◆ Task goal: Can you swap "chart" for "graph" everywhere in the material below and write the lines out again with nothing else changed and the pictures left out?

[Items from a data source]
++++++++
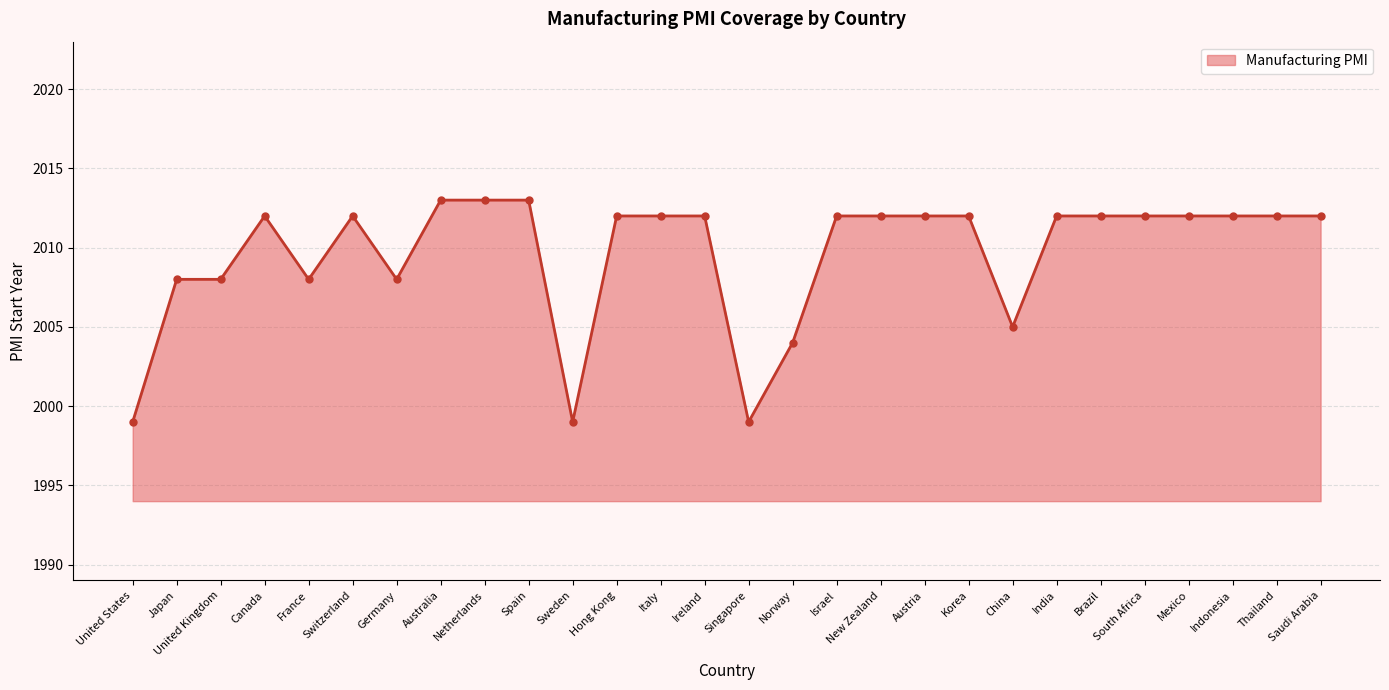

True or false: the data has more than 1 interior local peaks.

True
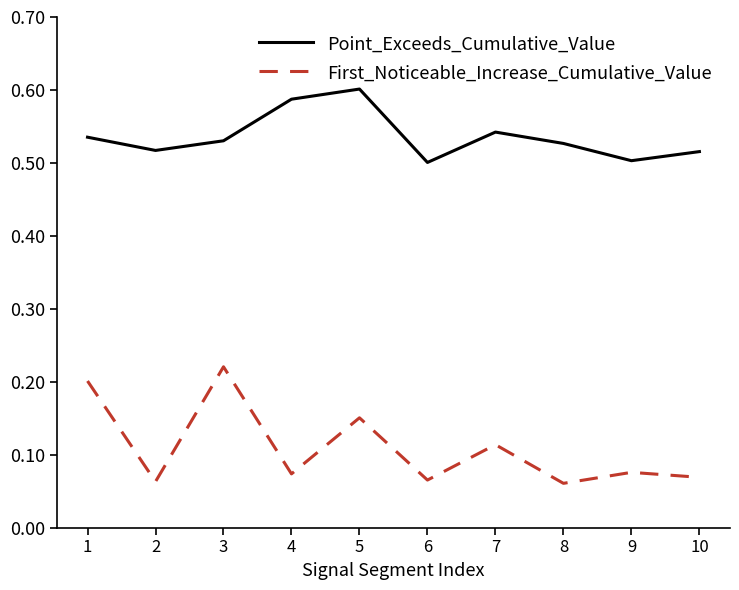

How many lines are shown in the chart?

2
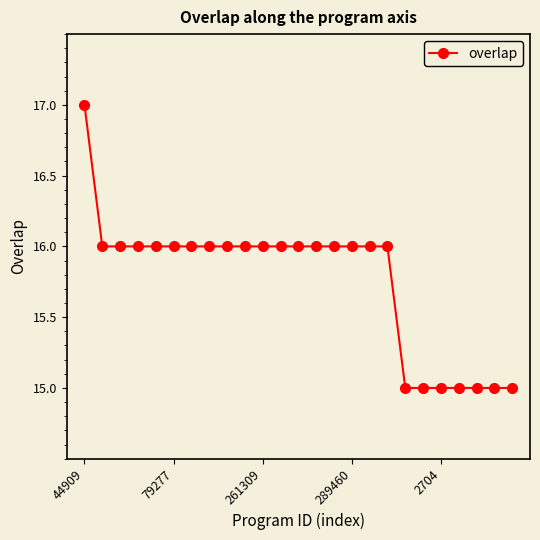

What is the sum of all values?

394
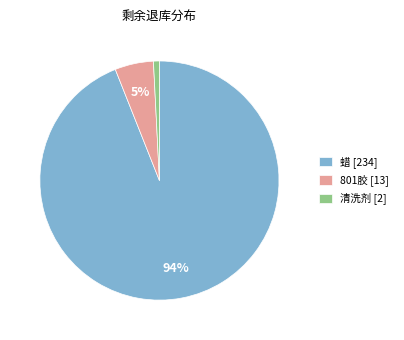

Do 清洗剂 [2] and 801胶 [13] together represent more than half of the pie?

No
++++++++
◆ Result for this exercise:
True or false: the data has more than 1 interior local peaks.

True

How many lines are shown in the graph?

2

What is the sum of all values?

394

Do 清洗剂 [2] and 801胶 [13] together represent more than half of the pie?

No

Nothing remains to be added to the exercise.